Taiwan's Steve Chang

Steve Chang, chairman and CEO of Trend Micro Inc., opens a series of high-security locks at his company's Taipei offices to show off one of his most important assets. The room is filled with computer systems holding millions of files contaminated with viruses. "It's just like the CDC [Centers for Disease Control] in Atlanta," he says, laughing. But the high-energyhost doesn't let visitors linger long. "Come on. I can't wait to show you our product."

The product is software designed to track down and kill pesky computer bugs before they ruin files. Written by hackers and high-tech pranksters, viruses are capable of anything from annoying mischief--such as repeatedly flashing a message on a screen--to erasing everything on a hard drive. There are some 15,000 computer viruses in the world, Chang estimates, and each day, five or six new ones are born. Viruses have been a problem for years, but they can spread with lightning speed these days because of the proliferation of E-mail.

THE DOCTOR IS IN. If Chang considers himself a kind of epidemiologist of the computer world, he has good reason. He has made Trend one of the world's top makers of antivirus software. It is No.1 in Asia and has a strong business in the U.S., where it makes software under contract for such companies as Netscape, Intel, and Sun Microsystems. Big-selling products include PC-cillin, ScanMail, and ChipAway Virus, programs that search for viruses in mail messages and on networks and hard drives. They give Trend hefty margins of 30% on its projected sales of $100 million for 1998. Chang's success in software points the way for other Asian companies that are trying to break into an industry long dominated by the U.S.
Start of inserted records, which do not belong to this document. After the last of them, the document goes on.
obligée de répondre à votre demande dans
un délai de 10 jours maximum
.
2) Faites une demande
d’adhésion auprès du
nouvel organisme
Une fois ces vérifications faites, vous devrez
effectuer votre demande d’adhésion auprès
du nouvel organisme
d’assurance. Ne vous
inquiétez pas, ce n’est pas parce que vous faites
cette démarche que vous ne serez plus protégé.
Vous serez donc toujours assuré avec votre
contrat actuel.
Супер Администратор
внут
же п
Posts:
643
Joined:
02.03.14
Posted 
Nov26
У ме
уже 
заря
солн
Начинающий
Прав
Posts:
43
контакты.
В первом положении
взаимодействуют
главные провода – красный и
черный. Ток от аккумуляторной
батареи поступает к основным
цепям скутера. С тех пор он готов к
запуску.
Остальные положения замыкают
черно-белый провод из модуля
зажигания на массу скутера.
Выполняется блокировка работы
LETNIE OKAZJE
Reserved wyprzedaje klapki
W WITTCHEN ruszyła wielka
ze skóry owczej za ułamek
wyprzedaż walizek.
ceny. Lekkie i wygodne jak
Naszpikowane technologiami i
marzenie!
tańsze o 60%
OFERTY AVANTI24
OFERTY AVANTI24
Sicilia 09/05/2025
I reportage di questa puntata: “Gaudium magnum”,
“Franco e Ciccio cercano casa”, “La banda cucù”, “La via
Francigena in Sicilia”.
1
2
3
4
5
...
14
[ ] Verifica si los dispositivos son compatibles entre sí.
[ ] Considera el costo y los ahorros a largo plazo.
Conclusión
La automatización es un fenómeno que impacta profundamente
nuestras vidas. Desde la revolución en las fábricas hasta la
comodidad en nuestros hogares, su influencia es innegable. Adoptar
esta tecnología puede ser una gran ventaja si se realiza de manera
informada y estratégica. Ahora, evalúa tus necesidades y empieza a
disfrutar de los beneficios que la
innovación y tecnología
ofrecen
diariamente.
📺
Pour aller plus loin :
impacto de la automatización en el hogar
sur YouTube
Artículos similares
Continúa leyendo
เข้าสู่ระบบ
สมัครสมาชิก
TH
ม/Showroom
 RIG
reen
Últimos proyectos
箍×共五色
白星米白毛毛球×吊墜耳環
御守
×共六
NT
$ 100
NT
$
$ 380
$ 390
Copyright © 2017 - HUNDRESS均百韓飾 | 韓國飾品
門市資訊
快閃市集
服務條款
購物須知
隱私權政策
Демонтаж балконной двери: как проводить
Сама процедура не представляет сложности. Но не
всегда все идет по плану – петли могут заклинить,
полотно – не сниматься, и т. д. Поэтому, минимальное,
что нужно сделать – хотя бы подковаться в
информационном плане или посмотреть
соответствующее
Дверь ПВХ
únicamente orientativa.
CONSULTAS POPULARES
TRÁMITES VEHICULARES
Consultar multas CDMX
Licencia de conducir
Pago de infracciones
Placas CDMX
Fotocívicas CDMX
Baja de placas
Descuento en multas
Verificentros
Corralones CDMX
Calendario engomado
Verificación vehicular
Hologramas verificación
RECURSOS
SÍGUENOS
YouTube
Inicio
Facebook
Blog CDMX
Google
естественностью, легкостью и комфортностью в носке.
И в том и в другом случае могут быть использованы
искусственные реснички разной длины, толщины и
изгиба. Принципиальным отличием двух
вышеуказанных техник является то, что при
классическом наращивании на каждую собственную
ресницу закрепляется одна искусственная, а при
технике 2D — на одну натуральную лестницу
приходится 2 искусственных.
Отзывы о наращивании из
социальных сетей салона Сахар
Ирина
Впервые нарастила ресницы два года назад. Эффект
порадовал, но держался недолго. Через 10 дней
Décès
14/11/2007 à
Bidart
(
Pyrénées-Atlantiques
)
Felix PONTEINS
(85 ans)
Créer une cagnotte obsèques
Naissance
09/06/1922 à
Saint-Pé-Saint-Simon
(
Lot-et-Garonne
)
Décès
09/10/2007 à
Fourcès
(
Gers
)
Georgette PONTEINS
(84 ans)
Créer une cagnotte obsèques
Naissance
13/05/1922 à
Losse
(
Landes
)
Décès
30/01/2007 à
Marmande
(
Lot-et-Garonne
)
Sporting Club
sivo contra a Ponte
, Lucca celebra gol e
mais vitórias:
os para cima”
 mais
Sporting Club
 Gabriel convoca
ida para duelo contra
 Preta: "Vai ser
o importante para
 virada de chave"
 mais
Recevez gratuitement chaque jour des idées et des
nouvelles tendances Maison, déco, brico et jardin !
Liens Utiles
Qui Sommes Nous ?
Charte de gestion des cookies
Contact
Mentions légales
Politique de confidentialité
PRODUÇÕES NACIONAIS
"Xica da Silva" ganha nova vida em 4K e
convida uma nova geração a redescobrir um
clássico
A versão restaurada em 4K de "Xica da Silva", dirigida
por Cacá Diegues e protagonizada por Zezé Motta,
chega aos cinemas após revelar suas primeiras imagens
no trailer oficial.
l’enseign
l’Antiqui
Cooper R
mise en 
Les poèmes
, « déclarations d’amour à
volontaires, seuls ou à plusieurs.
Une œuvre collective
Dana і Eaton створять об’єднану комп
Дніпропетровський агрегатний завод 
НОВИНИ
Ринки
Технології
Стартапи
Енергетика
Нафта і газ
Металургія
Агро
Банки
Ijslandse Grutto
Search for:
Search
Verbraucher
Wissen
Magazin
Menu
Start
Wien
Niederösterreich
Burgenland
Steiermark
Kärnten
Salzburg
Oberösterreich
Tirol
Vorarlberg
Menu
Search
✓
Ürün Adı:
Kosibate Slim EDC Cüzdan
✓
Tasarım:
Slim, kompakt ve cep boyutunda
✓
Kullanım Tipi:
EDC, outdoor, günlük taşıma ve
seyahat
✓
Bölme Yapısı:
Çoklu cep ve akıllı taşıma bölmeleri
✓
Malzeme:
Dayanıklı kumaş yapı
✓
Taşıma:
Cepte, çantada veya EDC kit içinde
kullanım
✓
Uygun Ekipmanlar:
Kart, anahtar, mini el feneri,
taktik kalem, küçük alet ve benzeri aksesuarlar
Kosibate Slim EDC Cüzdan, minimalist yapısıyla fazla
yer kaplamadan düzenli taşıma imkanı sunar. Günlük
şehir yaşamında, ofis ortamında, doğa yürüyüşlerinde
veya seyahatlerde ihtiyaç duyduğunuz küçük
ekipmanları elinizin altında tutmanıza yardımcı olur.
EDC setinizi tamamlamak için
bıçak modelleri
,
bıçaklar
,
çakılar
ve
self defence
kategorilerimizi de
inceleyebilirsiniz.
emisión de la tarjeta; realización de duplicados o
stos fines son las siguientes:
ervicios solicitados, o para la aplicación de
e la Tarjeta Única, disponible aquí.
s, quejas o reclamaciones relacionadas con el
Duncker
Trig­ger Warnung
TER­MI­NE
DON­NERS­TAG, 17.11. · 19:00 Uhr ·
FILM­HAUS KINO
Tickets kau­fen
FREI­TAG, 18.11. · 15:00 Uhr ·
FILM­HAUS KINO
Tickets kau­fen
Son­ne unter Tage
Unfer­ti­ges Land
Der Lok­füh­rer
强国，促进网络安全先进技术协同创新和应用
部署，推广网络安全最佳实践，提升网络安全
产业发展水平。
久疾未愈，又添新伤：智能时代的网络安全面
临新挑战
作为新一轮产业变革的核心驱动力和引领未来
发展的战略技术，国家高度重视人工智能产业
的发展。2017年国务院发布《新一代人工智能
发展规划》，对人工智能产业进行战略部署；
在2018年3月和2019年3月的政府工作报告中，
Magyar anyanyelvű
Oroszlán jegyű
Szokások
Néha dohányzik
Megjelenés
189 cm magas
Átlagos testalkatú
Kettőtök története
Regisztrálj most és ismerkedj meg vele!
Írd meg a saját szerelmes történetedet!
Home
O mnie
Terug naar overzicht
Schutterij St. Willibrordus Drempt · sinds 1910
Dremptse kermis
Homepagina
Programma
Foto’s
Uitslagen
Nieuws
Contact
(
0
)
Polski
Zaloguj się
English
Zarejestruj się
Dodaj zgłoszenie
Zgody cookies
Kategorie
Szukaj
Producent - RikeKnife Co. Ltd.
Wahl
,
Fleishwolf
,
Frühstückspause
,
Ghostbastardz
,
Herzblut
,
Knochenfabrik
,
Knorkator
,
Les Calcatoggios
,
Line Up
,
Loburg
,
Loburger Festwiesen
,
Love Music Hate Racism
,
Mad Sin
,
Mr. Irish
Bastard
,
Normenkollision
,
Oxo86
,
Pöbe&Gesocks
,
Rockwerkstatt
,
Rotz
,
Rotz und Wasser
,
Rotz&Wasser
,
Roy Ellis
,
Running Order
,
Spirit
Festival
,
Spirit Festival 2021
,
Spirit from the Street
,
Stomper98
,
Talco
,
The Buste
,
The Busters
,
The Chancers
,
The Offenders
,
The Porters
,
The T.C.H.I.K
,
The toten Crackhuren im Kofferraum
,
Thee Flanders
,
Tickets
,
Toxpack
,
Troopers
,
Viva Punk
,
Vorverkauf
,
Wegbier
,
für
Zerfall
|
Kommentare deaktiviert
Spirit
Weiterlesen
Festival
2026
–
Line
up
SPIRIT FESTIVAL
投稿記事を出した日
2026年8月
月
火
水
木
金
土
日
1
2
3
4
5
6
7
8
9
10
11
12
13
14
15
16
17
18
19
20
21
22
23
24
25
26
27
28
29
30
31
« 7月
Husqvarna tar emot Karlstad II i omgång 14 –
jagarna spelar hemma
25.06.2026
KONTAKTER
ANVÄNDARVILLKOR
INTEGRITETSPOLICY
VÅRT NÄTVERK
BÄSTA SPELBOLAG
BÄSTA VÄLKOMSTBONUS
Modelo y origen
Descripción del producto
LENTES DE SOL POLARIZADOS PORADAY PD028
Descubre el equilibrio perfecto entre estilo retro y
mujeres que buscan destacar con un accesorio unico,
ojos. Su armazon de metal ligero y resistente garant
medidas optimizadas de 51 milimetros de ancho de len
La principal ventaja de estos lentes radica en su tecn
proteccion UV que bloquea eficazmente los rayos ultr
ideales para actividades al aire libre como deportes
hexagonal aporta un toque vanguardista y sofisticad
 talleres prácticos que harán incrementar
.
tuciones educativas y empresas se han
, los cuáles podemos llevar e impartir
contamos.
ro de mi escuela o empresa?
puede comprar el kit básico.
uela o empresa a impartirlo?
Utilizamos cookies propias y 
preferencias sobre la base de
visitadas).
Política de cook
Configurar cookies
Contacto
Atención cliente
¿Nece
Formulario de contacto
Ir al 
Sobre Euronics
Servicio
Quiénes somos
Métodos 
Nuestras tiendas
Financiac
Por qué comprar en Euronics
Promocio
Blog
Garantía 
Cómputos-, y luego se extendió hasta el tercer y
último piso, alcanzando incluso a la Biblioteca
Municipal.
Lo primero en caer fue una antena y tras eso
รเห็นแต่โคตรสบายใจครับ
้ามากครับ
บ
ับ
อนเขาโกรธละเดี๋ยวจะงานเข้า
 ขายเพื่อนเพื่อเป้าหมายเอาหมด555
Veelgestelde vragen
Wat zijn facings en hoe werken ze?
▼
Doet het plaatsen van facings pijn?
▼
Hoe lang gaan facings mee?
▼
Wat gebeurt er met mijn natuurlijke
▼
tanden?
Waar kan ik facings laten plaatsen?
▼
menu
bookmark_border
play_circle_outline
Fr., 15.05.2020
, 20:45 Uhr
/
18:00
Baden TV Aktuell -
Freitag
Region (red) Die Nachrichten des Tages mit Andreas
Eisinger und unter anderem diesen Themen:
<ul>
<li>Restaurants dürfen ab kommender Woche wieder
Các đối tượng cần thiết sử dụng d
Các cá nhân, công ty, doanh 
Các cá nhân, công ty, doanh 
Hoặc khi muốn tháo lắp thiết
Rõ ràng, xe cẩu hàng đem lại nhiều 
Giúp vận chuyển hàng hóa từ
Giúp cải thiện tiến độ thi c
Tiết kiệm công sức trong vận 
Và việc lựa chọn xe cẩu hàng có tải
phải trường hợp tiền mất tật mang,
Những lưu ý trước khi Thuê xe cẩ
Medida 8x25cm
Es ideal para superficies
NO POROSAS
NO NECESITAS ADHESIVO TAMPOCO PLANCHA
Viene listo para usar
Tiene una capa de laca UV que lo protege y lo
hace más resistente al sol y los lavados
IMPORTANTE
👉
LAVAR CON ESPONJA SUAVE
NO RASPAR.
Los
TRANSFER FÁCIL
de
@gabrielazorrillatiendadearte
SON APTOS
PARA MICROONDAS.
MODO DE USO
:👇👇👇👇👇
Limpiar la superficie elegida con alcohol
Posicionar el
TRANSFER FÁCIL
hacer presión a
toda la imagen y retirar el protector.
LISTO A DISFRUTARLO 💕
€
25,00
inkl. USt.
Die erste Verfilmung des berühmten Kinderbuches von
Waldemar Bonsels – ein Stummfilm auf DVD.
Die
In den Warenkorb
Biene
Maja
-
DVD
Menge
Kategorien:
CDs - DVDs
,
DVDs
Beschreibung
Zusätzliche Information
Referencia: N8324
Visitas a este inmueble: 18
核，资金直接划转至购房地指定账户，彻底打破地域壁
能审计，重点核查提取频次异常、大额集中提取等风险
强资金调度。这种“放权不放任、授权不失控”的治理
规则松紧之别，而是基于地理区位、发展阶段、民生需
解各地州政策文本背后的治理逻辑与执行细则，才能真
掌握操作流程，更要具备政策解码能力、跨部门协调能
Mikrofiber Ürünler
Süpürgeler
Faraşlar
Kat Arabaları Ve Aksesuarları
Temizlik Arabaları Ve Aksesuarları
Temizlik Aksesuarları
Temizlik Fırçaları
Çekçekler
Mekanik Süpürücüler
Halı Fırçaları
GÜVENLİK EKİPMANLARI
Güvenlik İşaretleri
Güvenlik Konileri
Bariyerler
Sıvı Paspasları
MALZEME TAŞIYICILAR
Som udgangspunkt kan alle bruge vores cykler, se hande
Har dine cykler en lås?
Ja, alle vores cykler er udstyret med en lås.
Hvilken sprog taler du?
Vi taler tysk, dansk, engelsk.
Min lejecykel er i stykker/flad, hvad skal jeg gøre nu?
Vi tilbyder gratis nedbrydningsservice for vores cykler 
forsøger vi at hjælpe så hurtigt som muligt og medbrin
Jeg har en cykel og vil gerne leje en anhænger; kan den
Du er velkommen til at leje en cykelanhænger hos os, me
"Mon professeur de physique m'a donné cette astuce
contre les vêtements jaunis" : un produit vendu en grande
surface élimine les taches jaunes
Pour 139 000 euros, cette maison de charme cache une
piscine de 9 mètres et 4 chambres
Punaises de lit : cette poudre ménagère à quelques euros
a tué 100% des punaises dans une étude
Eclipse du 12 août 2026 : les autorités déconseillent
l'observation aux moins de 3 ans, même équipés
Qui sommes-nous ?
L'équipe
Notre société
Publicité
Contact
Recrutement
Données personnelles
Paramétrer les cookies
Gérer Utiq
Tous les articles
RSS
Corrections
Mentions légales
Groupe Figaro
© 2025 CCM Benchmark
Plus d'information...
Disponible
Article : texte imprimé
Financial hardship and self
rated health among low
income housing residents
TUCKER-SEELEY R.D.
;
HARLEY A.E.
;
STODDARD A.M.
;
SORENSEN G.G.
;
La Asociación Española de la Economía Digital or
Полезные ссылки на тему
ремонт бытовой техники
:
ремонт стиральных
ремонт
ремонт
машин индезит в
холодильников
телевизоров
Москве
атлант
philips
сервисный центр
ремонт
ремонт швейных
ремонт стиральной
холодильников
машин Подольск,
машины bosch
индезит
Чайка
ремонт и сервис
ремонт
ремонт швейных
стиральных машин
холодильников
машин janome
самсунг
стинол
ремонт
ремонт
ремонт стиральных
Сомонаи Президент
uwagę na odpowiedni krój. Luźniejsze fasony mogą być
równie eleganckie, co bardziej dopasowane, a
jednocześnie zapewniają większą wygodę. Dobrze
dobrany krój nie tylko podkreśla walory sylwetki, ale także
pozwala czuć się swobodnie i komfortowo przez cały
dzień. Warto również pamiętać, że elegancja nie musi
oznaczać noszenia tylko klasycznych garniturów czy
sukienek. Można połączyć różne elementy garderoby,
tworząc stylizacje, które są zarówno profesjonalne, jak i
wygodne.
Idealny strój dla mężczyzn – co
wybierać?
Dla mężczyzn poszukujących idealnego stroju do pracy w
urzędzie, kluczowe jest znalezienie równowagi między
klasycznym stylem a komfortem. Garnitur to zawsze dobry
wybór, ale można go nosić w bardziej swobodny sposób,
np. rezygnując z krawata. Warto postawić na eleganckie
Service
Chang, 43, grew up in southern Taiwan, where he picked up entrepreneurial skills and learned hard work in his parents' small bowling-alley business. The future millionaire earned spending money setting up pins by hand. As a student, he dreamed of a job that would enable him to travel--and he had a knack for computer programming, which, he realized early on, was rapidly turning into a major global industry. After picking up a Master's degree from Lehigh University in Pennsylvania, Chang eventually headed back to Taipei to work for Hewlett-Packard Co.

In 1984, he started his own company, which customized U.S. database software for the Taiwan market. Software pirates kept ripping him off, so Chang developed a special set of codes to thwart them. He sold the rights to his idea to a U.S. company for $125,000 and realized that there was a growing market for computer-security software. When an engineer later showed him a file that had been infected by computer viruses, Chang saw a golden opportunity to branch out.

Chang and his wife, Jenny, moved back to the U.S. and started Trend in a Los Angeles garage, where they had better access to software programmers as well as nasty viruses. Later on, they moved to Taipei again, but Chang has just opened a new headquarters in Tokyo, where the company makes nearly half its sales.

Trend's software prowess makes it an anomaly in Taiwan, where chipmakers and computer manufacturers have long ruled the roost. But Chang says there's no reason that more software companies can't be big successes in Asia. The key, he says, is hiring top engineering talent around the world. Trend Micro, for instance, keeps 120 software engineers busy in Japan, Taipei, and at a research and development facility in Utah. Says Chang: "To be a successful software company, you have to be global."

The irrepressible Chang has big plans for Trend. He wants to expand his virus doctoring to include an Internet-based virus-checking service that would offer users professional help 24 hours a day. Chang aims to have 50% of revenue come from Internet services in three years.

Chang, who has two children, ages 11 and 18, now travels as much as he ever wanted to as a young man, and a lot more than he would like. With his success growing, Chang says his next goal is to make his employees rich, too.